== Excerpts from a dataset ==
***

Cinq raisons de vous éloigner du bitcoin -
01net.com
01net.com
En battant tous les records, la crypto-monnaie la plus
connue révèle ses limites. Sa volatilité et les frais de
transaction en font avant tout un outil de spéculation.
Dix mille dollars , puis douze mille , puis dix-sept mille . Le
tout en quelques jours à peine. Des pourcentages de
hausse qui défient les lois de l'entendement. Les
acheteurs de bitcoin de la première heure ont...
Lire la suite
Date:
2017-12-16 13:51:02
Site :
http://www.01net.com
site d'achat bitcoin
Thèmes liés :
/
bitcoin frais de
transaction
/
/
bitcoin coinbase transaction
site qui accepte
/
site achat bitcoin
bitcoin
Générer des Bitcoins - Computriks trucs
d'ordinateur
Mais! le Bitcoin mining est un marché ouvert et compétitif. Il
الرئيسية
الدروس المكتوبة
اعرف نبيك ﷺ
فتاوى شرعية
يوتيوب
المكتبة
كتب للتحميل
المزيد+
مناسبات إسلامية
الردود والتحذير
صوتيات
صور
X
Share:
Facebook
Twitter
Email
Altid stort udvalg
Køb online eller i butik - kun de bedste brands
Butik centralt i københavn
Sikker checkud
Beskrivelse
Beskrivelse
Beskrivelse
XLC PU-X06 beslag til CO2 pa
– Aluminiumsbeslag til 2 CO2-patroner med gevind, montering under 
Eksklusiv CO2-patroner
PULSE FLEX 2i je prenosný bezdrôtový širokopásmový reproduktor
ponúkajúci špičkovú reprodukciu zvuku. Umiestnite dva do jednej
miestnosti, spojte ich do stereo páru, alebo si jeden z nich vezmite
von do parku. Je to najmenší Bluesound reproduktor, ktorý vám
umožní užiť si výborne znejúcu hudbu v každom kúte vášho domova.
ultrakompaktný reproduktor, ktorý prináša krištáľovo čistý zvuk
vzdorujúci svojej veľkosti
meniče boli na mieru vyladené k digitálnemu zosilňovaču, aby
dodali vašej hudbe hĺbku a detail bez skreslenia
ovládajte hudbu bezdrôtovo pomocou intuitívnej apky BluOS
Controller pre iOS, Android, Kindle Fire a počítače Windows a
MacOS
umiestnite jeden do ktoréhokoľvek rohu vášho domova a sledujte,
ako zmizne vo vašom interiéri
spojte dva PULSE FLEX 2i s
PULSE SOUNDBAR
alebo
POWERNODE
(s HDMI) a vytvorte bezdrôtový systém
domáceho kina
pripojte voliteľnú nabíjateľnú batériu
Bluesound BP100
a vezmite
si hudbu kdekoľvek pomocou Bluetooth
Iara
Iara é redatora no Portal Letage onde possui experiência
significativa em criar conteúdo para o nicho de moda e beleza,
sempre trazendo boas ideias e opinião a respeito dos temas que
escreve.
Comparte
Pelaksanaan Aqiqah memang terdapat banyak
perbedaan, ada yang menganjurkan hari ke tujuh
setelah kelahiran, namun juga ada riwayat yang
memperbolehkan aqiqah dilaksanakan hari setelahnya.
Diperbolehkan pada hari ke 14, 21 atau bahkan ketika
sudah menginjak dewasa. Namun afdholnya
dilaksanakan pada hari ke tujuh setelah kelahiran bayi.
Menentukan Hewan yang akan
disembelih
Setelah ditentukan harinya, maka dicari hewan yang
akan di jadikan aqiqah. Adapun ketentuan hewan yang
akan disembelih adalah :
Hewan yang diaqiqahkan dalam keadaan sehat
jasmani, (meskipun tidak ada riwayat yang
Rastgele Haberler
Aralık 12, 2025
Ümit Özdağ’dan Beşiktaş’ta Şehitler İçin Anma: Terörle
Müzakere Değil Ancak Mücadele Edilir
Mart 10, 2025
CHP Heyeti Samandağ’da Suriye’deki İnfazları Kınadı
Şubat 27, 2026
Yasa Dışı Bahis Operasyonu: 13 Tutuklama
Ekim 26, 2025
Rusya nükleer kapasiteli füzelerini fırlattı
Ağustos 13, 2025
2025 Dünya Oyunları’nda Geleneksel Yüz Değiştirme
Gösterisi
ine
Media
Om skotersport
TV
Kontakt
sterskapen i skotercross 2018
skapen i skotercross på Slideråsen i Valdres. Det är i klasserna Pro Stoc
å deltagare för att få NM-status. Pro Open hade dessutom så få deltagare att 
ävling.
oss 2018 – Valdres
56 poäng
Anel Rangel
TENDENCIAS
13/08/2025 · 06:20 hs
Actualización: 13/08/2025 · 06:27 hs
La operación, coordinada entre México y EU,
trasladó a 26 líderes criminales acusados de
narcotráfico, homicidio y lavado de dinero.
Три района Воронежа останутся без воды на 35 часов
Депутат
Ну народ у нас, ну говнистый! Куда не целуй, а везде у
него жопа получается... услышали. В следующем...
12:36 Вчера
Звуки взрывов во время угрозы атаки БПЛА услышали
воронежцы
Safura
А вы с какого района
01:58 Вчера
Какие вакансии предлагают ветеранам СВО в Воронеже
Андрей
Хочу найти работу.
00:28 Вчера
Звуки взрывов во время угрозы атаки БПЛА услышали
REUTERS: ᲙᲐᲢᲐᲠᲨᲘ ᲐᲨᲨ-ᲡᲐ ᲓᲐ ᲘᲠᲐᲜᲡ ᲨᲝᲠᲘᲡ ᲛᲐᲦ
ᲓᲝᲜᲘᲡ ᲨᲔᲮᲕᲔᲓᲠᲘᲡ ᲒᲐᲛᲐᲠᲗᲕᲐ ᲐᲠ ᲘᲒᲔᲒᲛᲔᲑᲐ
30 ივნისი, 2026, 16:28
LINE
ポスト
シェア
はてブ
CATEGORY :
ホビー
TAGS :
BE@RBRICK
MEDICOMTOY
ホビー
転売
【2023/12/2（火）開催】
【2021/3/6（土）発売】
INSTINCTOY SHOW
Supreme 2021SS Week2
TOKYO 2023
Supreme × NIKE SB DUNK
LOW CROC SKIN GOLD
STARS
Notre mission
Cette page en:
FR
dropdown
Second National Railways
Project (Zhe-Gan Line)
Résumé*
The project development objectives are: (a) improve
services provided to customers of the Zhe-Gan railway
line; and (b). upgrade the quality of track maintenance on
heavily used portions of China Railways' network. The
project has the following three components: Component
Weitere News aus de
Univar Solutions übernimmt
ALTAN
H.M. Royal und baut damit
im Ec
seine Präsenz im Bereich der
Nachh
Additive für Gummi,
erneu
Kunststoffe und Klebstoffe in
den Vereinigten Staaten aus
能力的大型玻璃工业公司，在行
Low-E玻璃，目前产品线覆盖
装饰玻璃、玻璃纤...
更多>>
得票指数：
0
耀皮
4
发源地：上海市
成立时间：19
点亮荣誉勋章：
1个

***

== HOW TO COMPLETE THIS TASK ==
Copy the listing from its first line through the line with "vzdorujúci svojej veľkosti", swapping "Beskrivelse" for "Produktbeskrivelse" wherever it occurs and leaving everything else unchanged.

== EXERCISE OUTPUT ==
Cinq raisons de vous éloigner du bitcoin -
01net.com
01net.com
En battant tous les records, la crypto-monnaie la plus
connue révèle ses limites. Sa volatilité et les frais de
transaction en font avant tout un outil de spéculation.
Dix mille dollars , puis douze mille , puis dix-sept mille . Le
tout en quelques jours à peine. Des pourcentages de
hausse qui défient les lois de l'entendement. Les
acheteurs de bitcoin de la première heure ont...
Lire la suite
Date:
2017-12-16 13:51:02
Site :
http://www.01net.com
site d'achat bitcoin
Thèmes liés :
/
bitcoin frais de
transaction
/
/
bitcoin coinbase transaction
site qui accepte
/
site achat bitcoin
bitcoin
Générer des Bitcoins - Computriks trucs
d'ordinateur
Mais! le Bitcoin mining est un marché ouvert et compétitif. Il
الرئيسية
الدروس المكتوبة
اعرف نبيك ﷺ
فتاوى شرعية
يوتيوب
المكتبة
كتب للتحميل
المزيد+
مناسبات إسلامية
الردود والتحذير
صوتيات
صور
X
Share:
Facebook
Twitter
Email
Altid stort udvalg
Køb online eller i butik - kun de bedste brands
Butik centralt i københavn
Sikker checkud
Produktbeskrivelse
Produktbeskrivelse
Produktbeskrivelse
XLC PU-X06 beslag til CO2 pa
– Aluminiumsbeslag til 2 CO2-patroner med gevind, montering under 
Eksklusiv CO2-patroner
PULSE FLEX 2i je prenosný bezdrôtový širokopásmový reproduktor
ponúkajúci špičkovú reprodukciu zvuku. Umiestnite dva do jednej
miestnosti, spojte ich do stereo páru, alebo si jeden z nich vezmite
von do parku. Je to najmenší Bluesound reproduktor, ktorý vám
umožní užiť si výborne znejúcu hudbu v každom kúte vášho domova.
ultrakompaktný reproduktor, ktorý prináša krištáľovo čistý zvuk
vzdorujúci svojej veľkosti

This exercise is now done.